“Evet, efendim.” Diyerek asker Kris’in çağırmasıyla yanına gelmişti.
“Bana Luhan’ı çağırın!” Dedi askerin suratına bile bakmadan . Asker kafası ile işaret edip odadan çıktı.
“Luhan Kris yüzbaşı seni çağırıyor.” Dedi yatakhane kapısından asker. Luhan az önce eğitimden dolayı ağrıyan bacakları ile doğrulup yürümeye başladı. *Ahh ayaklarım beni öldürecek!* İçinden isyan ederken yavaşça kapıyı tıklattı.
“Gir.” *Yine aynı söz*
Luhan içeriye girdi ve isteksiz yüzü ile kafasını eğip selam verdikten sonra,
“Beni çağırtmışsınız… E-efendim.” dedi. Kris dikkatini ona verip,
“Senden bir şey yapmanı isteyeceğim.” dedi ve önündeki kâğıtları kurcalamaya başladı. Luhan ise sinirle içinden *Bir şey isteyecekmiş başka ne olabilir ki?* diye düşünüyordu.

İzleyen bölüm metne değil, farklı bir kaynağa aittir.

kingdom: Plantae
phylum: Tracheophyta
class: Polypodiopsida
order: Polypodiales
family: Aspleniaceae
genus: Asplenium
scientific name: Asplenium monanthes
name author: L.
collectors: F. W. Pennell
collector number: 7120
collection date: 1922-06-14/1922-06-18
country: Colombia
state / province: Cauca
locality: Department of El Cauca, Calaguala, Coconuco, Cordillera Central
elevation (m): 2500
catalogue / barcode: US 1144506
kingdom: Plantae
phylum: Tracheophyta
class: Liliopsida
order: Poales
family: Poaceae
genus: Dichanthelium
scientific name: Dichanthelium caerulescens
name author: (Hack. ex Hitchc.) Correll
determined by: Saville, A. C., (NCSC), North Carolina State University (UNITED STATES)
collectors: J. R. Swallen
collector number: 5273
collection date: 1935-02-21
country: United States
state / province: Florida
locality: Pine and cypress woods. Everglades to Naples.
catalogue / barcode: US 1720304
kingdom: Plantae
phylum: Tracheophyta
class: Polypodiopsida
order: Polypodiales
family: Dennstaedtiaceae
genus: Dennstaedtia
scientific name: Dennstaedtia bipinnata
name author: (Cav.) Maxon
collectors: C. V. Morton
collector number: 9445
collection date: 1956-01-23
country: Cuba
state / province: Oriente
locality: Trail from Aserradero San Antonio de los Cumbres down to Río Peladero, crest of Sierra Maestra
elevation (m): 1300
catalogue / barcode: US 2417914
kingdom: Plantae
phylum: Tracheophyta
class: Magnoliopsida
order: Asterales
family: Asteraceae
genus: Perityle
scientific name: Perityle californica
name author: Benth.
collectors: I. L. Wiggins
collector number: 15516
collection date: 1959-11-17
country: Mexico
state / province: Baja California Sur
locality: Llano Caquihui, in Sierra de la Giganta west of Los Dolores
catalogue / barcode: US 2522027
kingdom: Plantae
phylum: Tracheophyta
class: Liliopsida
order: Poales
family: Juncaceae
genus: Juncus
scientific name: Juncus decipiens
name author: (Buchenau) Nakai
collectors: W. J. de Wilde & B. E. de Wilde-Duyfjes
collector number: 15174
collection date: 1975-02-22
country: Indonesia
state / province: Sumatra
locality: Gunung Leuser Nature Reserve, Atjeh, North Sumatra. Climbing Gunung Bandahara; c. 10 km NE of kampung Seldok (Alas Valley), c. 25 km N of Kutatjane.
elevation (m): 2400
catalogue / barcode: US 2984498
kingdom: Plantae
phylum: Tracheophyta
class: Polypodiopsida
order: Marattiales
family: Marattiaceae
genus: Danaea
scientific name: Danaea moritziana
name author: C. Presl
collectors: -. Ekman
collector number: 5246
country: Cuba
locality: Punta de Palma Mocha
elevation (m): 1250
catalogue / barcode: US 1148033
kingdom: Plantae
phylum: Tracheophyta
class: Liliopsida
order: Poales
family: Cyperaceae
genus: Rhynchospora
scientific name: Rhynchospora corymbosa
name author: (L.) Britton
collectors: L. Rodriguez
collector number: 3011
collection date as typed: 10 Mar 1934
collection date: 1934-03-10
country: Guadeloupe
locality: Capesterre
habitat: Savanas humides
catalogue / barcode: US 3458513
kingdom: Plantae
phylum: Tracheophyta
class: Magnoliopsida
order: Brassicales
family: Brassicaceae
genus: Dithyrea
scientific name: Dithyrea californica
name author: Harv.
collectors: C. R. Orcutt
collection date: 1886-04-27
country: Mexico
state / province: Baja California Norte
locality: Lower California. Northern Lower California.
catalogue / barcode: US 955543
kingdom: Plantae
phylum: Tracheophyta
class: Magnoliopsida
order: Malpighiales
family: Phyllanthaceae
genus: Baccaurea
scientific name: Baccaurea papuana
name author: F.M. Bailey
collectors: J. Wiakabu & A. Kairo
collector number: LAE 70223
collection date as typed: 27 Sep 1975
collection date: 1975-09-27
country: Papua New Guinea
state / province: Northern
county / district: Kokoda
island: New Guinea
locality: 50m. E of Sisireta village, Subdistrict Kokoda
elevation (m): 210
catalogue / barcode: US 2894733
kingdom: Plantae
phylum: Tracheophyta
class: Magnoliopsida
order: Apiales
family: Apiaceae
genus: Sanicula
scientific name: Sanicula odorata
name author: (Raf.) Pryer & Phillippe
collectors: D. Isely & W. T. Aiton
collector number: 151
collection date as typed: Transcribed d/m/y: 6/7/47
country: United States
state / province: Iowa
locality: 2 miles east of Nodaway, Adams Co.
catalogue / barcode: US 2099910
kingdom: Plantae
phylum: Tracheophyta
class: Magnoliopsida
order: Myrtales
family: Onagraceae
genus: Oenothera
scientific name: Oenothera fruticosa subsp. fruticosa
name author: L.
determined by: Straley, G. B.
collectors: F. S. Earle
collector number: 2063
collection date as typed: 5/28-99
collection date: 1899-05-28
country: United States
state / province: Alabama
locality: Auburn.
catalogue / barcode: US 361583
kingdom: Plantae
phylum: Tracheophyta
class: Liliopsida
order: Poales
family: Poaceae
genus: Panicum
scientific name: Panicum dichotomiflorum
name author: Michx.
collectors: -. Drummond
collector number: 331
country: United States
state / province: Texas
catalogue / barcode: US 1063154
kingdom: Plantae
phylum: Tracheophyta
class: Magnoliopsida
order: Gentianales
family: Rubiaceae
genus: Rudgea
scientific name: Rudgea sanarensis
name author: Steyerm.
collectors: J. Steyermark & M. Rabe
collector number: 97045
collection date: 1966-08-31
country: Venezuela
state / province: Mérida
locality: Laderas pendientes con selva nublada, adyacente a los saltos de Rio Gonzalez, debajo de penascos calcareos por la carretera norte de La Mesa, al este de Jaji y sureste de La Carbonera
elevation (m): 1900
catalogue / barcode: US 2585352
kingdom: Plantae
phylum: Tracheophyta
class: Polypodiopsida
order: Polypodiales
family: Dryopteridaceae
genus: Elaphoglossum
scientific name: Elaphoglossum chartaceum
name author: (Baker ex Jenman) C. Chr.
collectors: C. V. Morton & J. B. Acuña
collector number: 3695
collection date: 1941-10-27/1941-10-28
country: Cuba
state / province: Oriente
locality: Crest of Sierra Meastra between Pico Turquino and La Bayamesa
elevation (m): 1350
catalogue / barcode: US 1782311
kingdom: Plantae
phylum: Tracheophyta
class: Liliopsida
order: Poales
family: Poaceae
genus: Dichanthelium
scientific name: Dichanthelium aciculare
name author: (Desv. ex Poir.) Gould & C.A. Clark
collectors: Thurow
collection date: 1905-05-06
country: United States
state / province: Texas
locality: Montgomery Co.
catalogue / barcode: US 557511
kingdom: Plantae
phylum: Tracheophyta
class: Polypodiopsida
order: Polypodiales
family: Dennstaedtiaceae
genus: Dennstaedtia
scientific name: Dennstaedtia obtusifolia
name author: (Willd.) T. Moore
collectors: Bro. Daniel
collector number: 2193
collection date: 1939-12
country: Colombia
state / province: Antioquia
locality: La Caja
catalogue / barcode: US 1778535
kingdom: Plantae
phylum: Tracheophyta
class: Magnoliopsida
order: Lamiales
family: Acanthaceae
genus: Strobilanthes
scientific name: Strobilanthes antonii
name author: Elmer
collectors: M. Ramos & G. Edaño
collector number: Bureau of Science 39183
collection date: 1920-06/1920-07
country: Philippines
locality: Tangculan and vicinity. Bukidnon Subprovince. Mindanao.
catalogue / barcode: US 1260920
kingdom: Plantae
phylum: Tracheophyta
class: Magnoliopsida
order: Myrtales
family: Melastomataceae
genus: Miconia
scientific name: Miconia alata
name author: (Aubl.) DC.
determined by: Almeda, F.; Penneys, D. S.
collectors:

Kris bir tane kâğıdı dosyadan çıkartıp Luhan’a uzattı.
“Yarın çarşı izninde bunları alır mısın?” Luhan onun bu 'alır mısın' sözüne şaşırmıştı bu yüzden şaşkın bakışları ile kâğıdı aldı.
“P-peki” Luhan kâğıdı alıp kapıya yöneldiğinde açmadan önce Kris’in kendisine seslenme sesinden dolayı durmuştu.
“Lütfen hepsini almış ol…”
“Peki efendim”
“Ve Luhan” Luhan arkasına döndü Kris onun çatık kaşlarını görebiliyordu. Aslında şu anda bundan dolayı ona sinirlenip bağırabilirdi ama içindeki pişmanlık duygusu fazla ağırdı.
“Dün gece olan orman olayı için üzgünüm… Özür dilerim tekrar” Dediğinde Luhan onu ilk kez böyle normal duyguları olan biri gibi davrandığını görmüştü. Gözlerini büyütmesine ve hemen sonra devirmesine engel olamamıştı.
“Bu özür işini artık bıraksan… Sen yüzbaşı değil misin?” Dedi ve ilk günlerinde olduğu gibi asi Luhan olarak odadan çıktı. Kris o çıkınca masaya yaslandı ve karmaşık düşünceleri ile baş başa kaldı.
Unutamıyordu o andan beri, o dakikadan beri ve o saniyelerden beri Luhan’ı unutamıyordu. Daha bir gün bile olmamışken şimdiden Kris saçlarının beyazlamaya başladığını hissedebiliyordu.
Luhan odadan çıkınca kâğıda sadece göz gezdirirken içinden *Neden böyle tuhaf davranıyor ki? Ahh ilk günkü hali daha çekiciydi.* düşünelerek yatakhaneye dinlenmek için geriye döndü. Luhan ilk zamanlar aslında Kris’in yıkılmaz egosunu havalı bulmuştu ama şimdi hemen bozulmuştu.
“Luhan!”
“Ne oldu Baekhyun?” Luhan yatağın kenarına geldi ve üst kata yata çıktı.
“Yarın çarşı günü ya…”
“Evet?” Diyerek Luhan elini yastık gibi arkasına koydu.
“Sana hala kendimi affettirdiğimi düşünmüyorum ondan dolayı-“
“Gerek yok!” Baekhyun hızla alt kattaki yatağından kalkıp ranzaya yaslandı.
“Var! Sana ne istersen yarın ben alacağım” Luhan sinir bozucu bir nefes verip yatakta diğer tarafa döndü.
“Gerek yok dedim ya!” Baekhyun devam edecekti ama Luhan’ın dediklerini duyunca hızla ayrılması gerekti.
“Chanyeol’ün yanına gitme vaktin gelmedi mi?” Baekhyun,
“Chanyeol?” diyerek saatine baktı ve hızla koşmaya başladı.
Revir kapısına gelince tıklatarak içeri girecekti ama eli yumruk haline havada kalmıştı. Dün yaşananlardan sonra Chanyeol’le yüz yüze gelmekten korkuyordu. Baekhyun sıkıntı ile geri adım atıp sonra geriye dönüyor ve kapıya vurmak için elini kaldırıyordu ama yapamayacağını düşünüp geriye çekilip yine aynı şeyi yapıyordu.